Critique parue en juillet 2024 dans Bifrost n° 115

Une fois n’est pas coutume, Gilberto Villarroel apparaît dans ces colonnes pour un roman non issu de son cycle en cours des aventures de Lord Cochrane (cf. Bifrost n° 99, 102, 108). Après Les Vagabonds de Richard Lange (cf. Bifrost 114) en début d’année, c’est à son tour de nous proposer son histoire de vampires. Là où Lange s’attachait à présenter les marges de la société nord-américaine, c’est en plein cœur de la capitale chilienne que nous transporte ce roman.

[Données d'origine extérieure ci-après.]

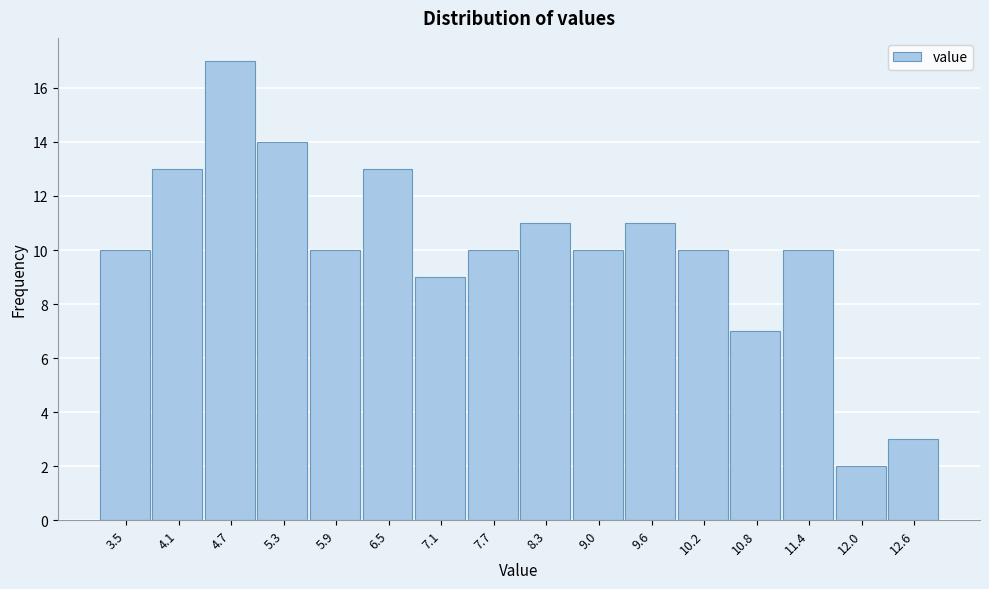

Reading right to left, extract all data points from this chart.

3	2	10	7	10	11	10	11	10	9	13	10	14	17	13	10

Dans Zona Cero, un tremblement de terre frappe Santiago du Chili et ses alentours. Le personnage principal, Gabriel Martinez  — descendant d’un marin ayant navigué aux côtés d’un certain Cochrane — est alors hors de la ville et va tout faire pour y pénétrer et retrouver Sabine, sa femme, localisée au moment de la catastrophe à l’avant-dernier étage du Valhalla, la plus haute tour d’Amérique du Sud. Pour couronner le tout, Sabine lui a annoncé être enceinte, juste avant que le réseau téléphonique ne saute. S’ensuit une course contre la montre, dans laquelle Gabriel ne sera pas au bout de ses surprises. Il croisera la route de militaires US spécialisés dans les Black Ops, de mineurs en grève de la faim et d’un prêtre transportant de nombreux secrets — uniquement des hommes.

Poussant loin le curseur de la série B, l’action est incessante et ça pétarade fort. L’ennemi est aussi vorace que coriace, mais sans se limiter à une assemblée de suceurs de sang bêtes et méchants. Plus les révélations s’additionnent, plus s’éclaircit cette « histoire secrète » que propose l’auteur, où les complots font office de murs porteurs.

Reprenant une vieille tradition — explicitement depuis au moins Karl Marx —, le vampire est ici une métaphore du capitalisme. La caricature suprême d’un pays encore déchiré par les séquelles de la dictature. Les fantômes des opérations Condor ne sont jamais loin, et la colère face à l’ingérence étasunienne se fait ressentir au fil des pages. Ses vampires sont également proches des zombies contemporains, revenant ainsi à l’origine folklorique du mythe.

Zona Cero est aussi, avec sa carte indiquant les lieux importants de l’histoire, une plongée passionnée dans Santiago, les informations ou anecdotes historiques ou géographiques ne manquant pas. Gilberto Villarroel a écrit ce livre comme un cri du cœur pour son pays et pour cette ville qui l’a vue naître.

Pouvant se lire comme un pur divertissement, ou bien, en suivant l’intention de l’auteur, comme une dénonciation de l’état actuel du Chili, Zona Cero constitue une lecture au rythme effréné, efficace s’agissant de l’action et de l’horreur, dont on regrettera toutefois le traitement des (rares) personnages féminins.